Without pursuing the appeal, the Petitioner had proceeded to question the recovery orders and the consequential order of attachment made by the Recovery Officer before the DRT itself. It must be borne in mind that though the Recovery Officer had also given indulgence to the Petitioner by granting two months time to settle the issue with the bank and that too on the request of the Petitioner that she is trying to settle with the Bank, instead of complying with such direction, the petitioner had resorted only to indulge in filing Writ Petitions to avoid the payment. Admittedly, the Petitioner did not comply with the said condition and allowed the Recovery Officer to pass recovery orders and attachment. Even when the Appellate Tribunal had given indulgence in condoning the delay and by directing the Petitioner and other defendants to deposit a sum of Rs.20 lakhs on or before 23.6.2004, the Petitioner did not comply with the same and allowed the appeal to be rejected on the ground of non-compliance of the conditions.

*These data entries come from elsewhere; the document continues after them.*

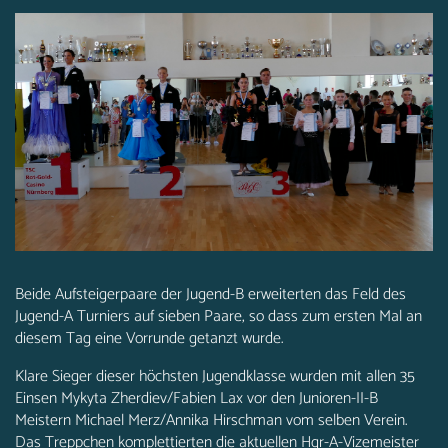
Beide Aufsteigerpaare der Jugend-B erweiterten das Feld des
Jugend-A Turniers auf sieben Paare, so dass zum ersten Mal an
diesem Tag eine Vorrunde getanzt wurde.
Klare Sieger dieser höchsten Jugendklasse wurden mit allen 35
Einsen Mykyta Zherdiev/Fabien Lax vor den Junioren-II-B
Meistern Michael Merz/Annika Hirschman vom selben Verein.
Das Treppchen komplettierten die aktuellen Hgr-A-Vizemeister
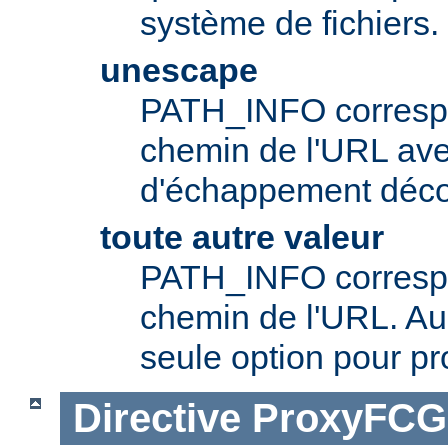
système de fichiers.
unescape
PATH_INFO correspo
chemin de l'URL av
d'échappement déc
toute autre valeur
PATH_INFO correspo
chemin de l'URL. Aup
seule option pour pr
Directive
ProxyFCG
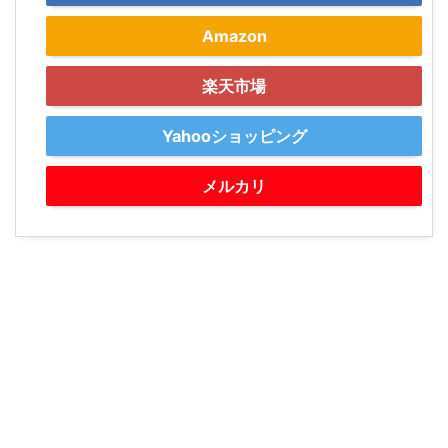
Amazon
楽天市場
Yahooショッピング
メルカリ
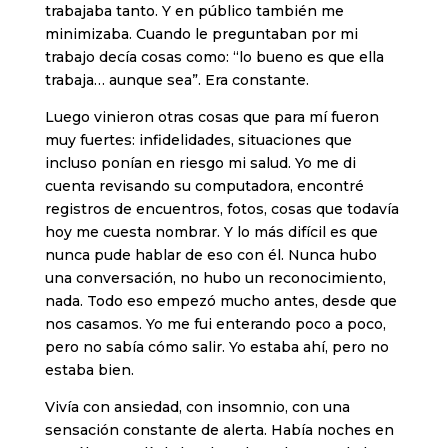
trabajaba tanto. Y en público también me
minimizaba. Cuando le preguntaban por mi
trabajo decía cosas como: “lo bueno es que ella
trabaja… aunque sea”. Era constante.
Luego vinieron otras cosas que para mí fueron
muy fuertes: infidelidades, situaciones que
incluso ponían en riesgo mi salud. Yo me di
cuenta revisando su computadora, encontré
registros de encuentros, fotos, cosas que todavía
hoy me cuesta nombrar. Y lo más difícil es que
nunca pude hablar de eso con él. Nunca hubo
una conversación, no hubo un reconocimiento,
nada. Todo eso empezó mucho antes, desde que
nos casamos. Yo me fui enterando poco a poco,
pero no sabía cómo salir. Yo estaba ahí, pero no
estaba bien.
Vivía con ansiedad, con insomnio, con una
sensación constante de alerta. Había noches en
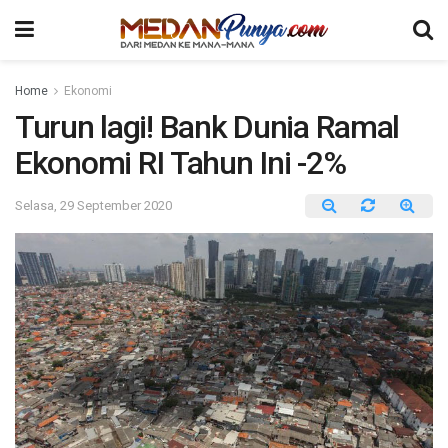
Home
Ekonomi
Turun lagi! Bank Dunia Ramal
Ekonomi RI Tahun Ini -2%
Selasa, 29 September 2020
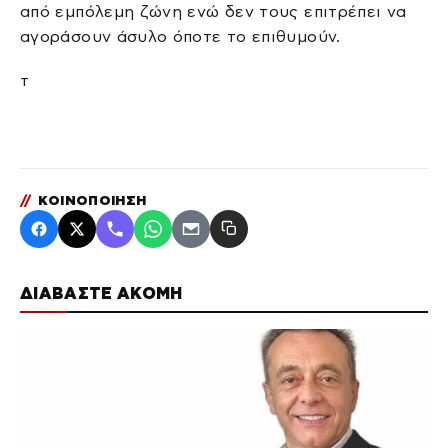
από εμπόλεμη ζώνη ενώ δεν τους επιτρέπει να
αγοράσουν άσυλο όποτε το επιθυμούν.
τ
//
ΚΟΙΝΟΠΟΙΗΣΗ
ΔΙΑΒΑΣΤΕ ΑΚΟΜΗ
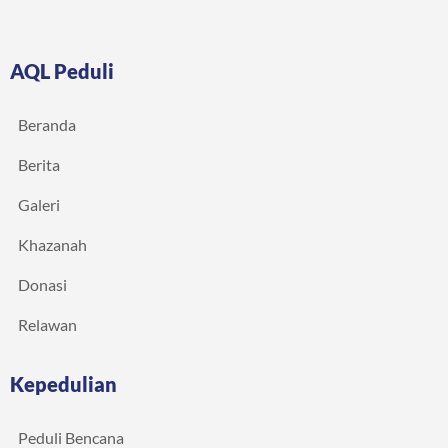
AQL Peduli
Beranda
Berita
Galeri
Khazanah
Donasi
Relawan
Kepedulian
Peduli Bencana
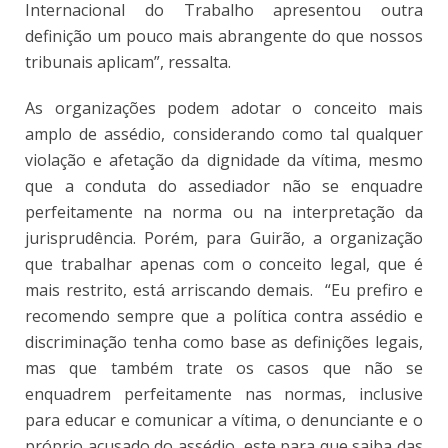
Internacional do Trabalho apresentou outra
definição um pouco mais abrangente do que nossos
tribunais aplicam”, ressalta.
As organizações podem adotar o conceito mais
amplo de assédio, considerando como tal qualquer
violação e afetação da dignidade da vítima, mesmo
que a conduta do assediador não se enquadre
perfeitamente na norma ou na interpretação da
jurisprudência. Porém, para Guirão, a organização
que trabalhar apenas com o conceito legal, que é
mais restrito, está arriscando demais. “Eu prefiro e
recomendo sempre que a política contra assédio e
discriminação tenha como base as definições legais,
mas que também trate os casos que não se
enquadrem perfeitamente nas normas, inclusive
para educar e comunicar a vítima, o denunciante e o
próprio acusado do assédio, este para que saiba das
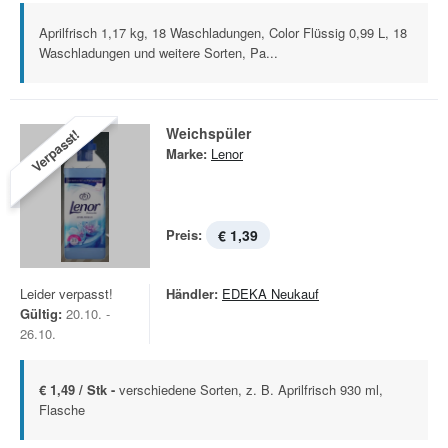
Aprilfrisch 1,17 kg, 18 Waschladungen, Color Flüssig 0,99 L, 18
Waschladungen und weitere Sorten, Pa...
Weichspüler
Verpasst!
Marke:
Lenor
Preis:
€ 1,39
Leider verpasst!
Händler:
EDEKA Neukauf
Gültig:
20.10. -
26.10.
€ 1,49 / Stk -
verschiedene Sorten, z. B. Aprilfrisch 930 ml,
Flasche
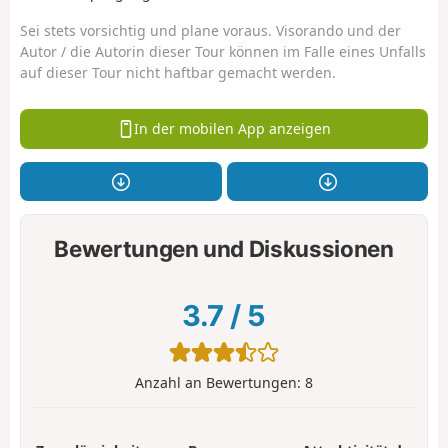
Sei stets vorsichtig und plane voraus. Visorando und der
Autor / die Autorin dieser Tour können im Falle eines Unfalls
auf dieser Tour nicht haftbar gemacht werden.
In der mobilen App anzeigen
Bewertungen und Diskussionen
3.7
/
5
Anzahl an Bewertungen:
8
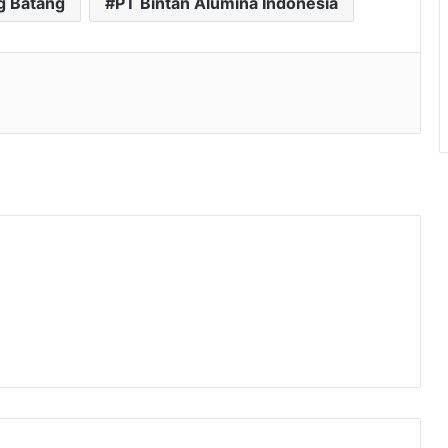
g Batang
PT Bintan Alumina Indonesia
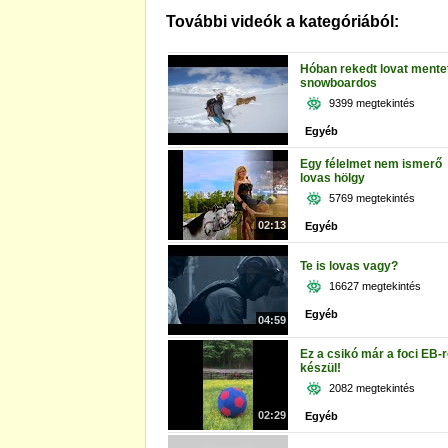
További videók a kategóriából:
Hóban rekedt lovat mentet
snowboardos
9399 megtekintés
Egyéb
Egy félelmet nem ismerő
lovas hölgy
5769 megtekintés
02:13
Egyéb
Te is lovas vagy?
16627 megtekintés
Egyéb
04:59
Ez a csikó már a foci EB-r
készül!
2082 megtekintés
02:29
Egyéb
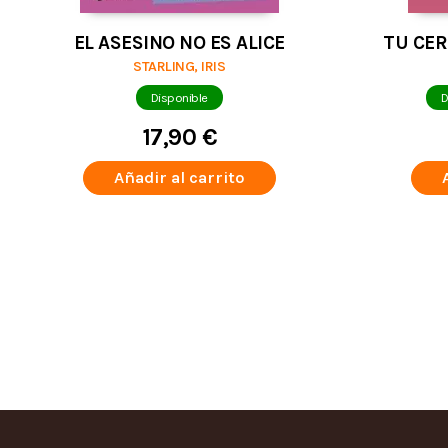
EL ASESINO NO ES ALICE
TU CE
STARLING, IRIS
Disponible
D
17,90 €
Añadir al carrito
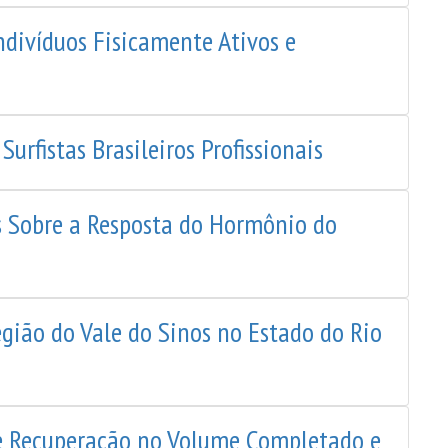
ndivíduos Fisicamente Ativos e
fistas Brasileiros Profissionais
s Sobre a Resposta do Hormônio do
egião do Vale do Sinos no Estado do Rio
 de Recuperação no Volume Completado e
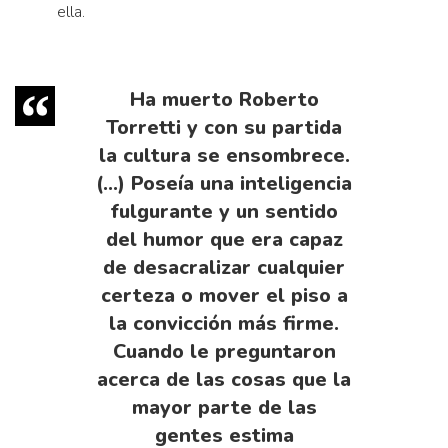
ella.
Ha muerto Roberto
Torretti y con su partida
la cultura se ensombrece.
(…) Poseía una inteligencia
fulgurante y un sentido
del humor que era capaz
de desacralizar cualquier
certeza o mover el piso a
la convicción más firme.
Cuando le preguntaron
acerca de las cosas que la
mayor parte de las
gentes estima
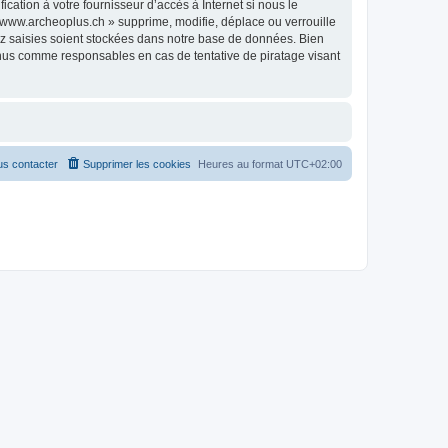
ation à votre fournisseur d’accès à Internet si nous le
www.archeoplus.ch » supprime, modifie, déplace ou verrouille
ez saisies soient stockées dans notre base de données. Bien
enus comme responsables en cas de tentative de piratage visant
s contacter
Supprimer les cookies
Heures au format
UTC+02:00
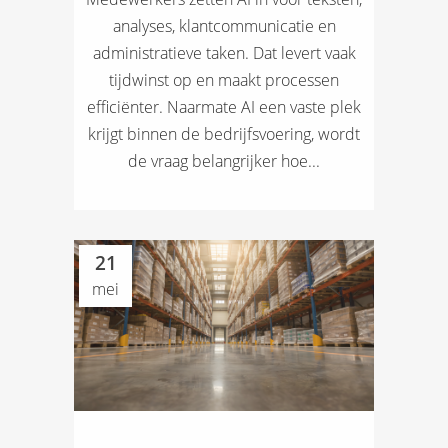
analyses, klantcommunicatie en
administratieve taken. Dat levert vaak
tijdwinst op en maakt processen
efficiënter. Naarmate AI een vaste plek
krijgt binnen de bedrijfsvoering, wordt
de vraag belangrijker hoe...
21
mei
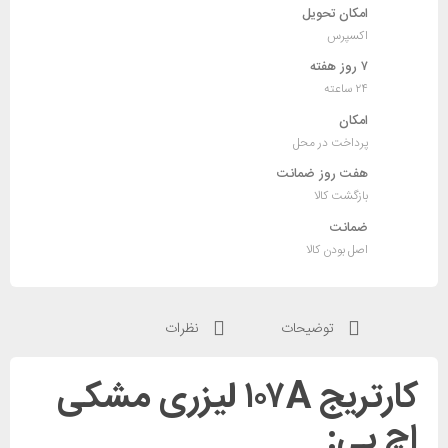
Hp
امکان تحویل
107a
اکسپرس
عدد
۷ روز هفته
۲۴ ساعته
امکان
پرداخت در محل
هفت روز ضمانت
بازگشت کالا
ضمانت
اصل بودن کالا
توضیحات
نظرات
کارتریج ۱۰۷A لیزری مشکی
اچ پی:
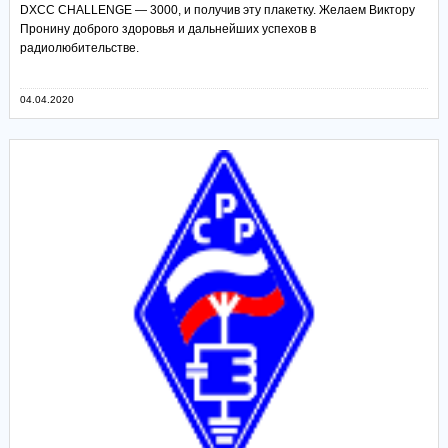
DXCC CHALLENGE — 3000, и получив эту плакетку. Желаем Виктору
Пронину доброго здоровья и дальнейших успехов в
радиолюбительстве.
04.04.2020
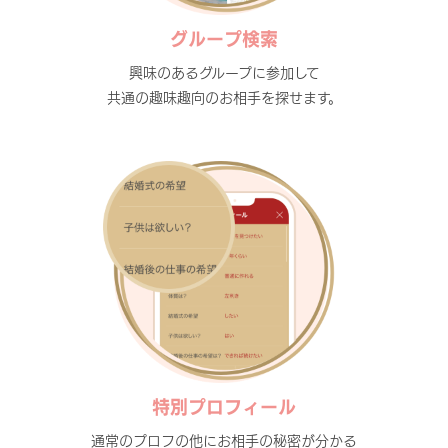
グループ検索
興味のあるグループに参加して
共通の趣味趣向のお相手を探せます。
特別プロフィール
通常のプロフの他にお相手の秘密が分かる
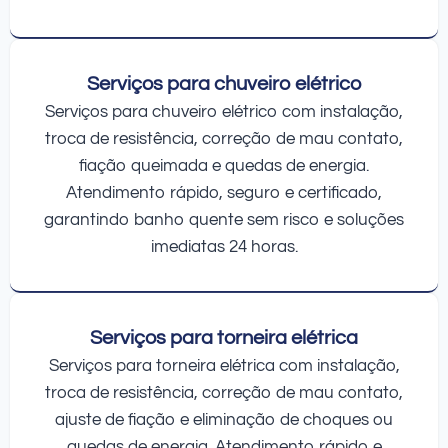
Serviços para chuveiro elétrico
Serviços para chuveiro elétrico com instalação,
troca de resistência, correção de mau contato,
fiação queimada e quedas de energia.
Atendimento rápido, seguro e certificado,
garantindo banho quente sem risco e soluções
imediatas 24 horas.
Serviços para torneira elétrica
Serviços para torneira elétrica com instalação,
troca de resistência, correção de mau contato,
ajuste de fiação e eliminação de choques ou
quedas de energia. Atendimento rápido e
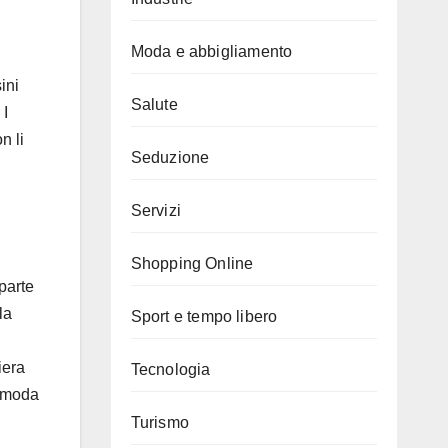
Moda e abbigliamento
ini
Salute
 I
n li
Seduzione
Servizi
Shopping Online
parte
la
Sport e tempo libero
iera
Tecnologia
comoda
Turismo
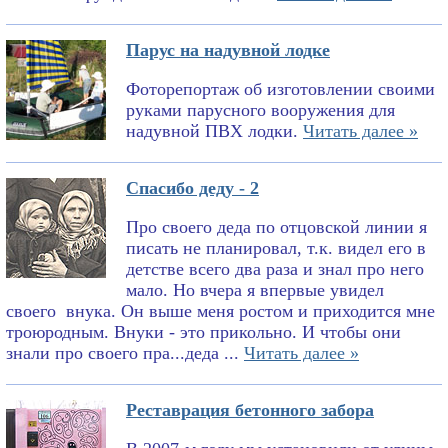
Парус на надувной лодке
Фоторепортаж об изготовлении своими
руками парусного вооружения для
надувной ПВХ лодки.
Читать далее »
Спасибо деду - 2
Про своего деда по отцовской линии я
писать не планировал, т.к. видел его в
детстве всего два раза и знал про него
мало. Но вчера я впервые увидел
своего внука. Он выше меня ростом и приходится мне
троюродным. Внуки - это прикольно. И чтобы они
знали про своего пра...деда ...
Читать далее »
Реставрация бетонного забора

It must be pointed out that the Tribunal did not decide the issue on merits but rejected the appeal on the sole ground that the Petitioner has not complied with the condition. 10. In view of the judgment of the Supreme Court reported in UNION OF INDIA VS DELHI HIGH COURT BAR ASSOCIATION ( 2002(4) SCC 275 ), the Petitioner has got an alternative remedy of appeal before the appellate Tribunal and such order of the appellate Tribunal is alone subject to judicial review under Article 226 of the Constitution of India. In our considered opinion, exhausting alternative remedy does not mean a mere filing of an appeal but inviting an order on merit after adjudication. In the absence of such adjudication on merits, it cannot be contended that the petitioner has exhausted the remedy of statutory appeal. Further, as there was no adjudication on merits, the petitioner cannot be allowed to either raise or argue on merits before this Court. 11. For the above reasons, Writ Appeal No.1307/2004 is allowed and the Writ Petition No.6021/2004 is dismissed. W.P.No. 31232/2004 is dismissed and consequently, W.P.Nos.22418 and 29411/2004 are also dismissed. No costs. Consequently, W.A.M.P. No.2443/2004, W.P.M.P. Nos.27139, 35726 and 37849/2004 are closed.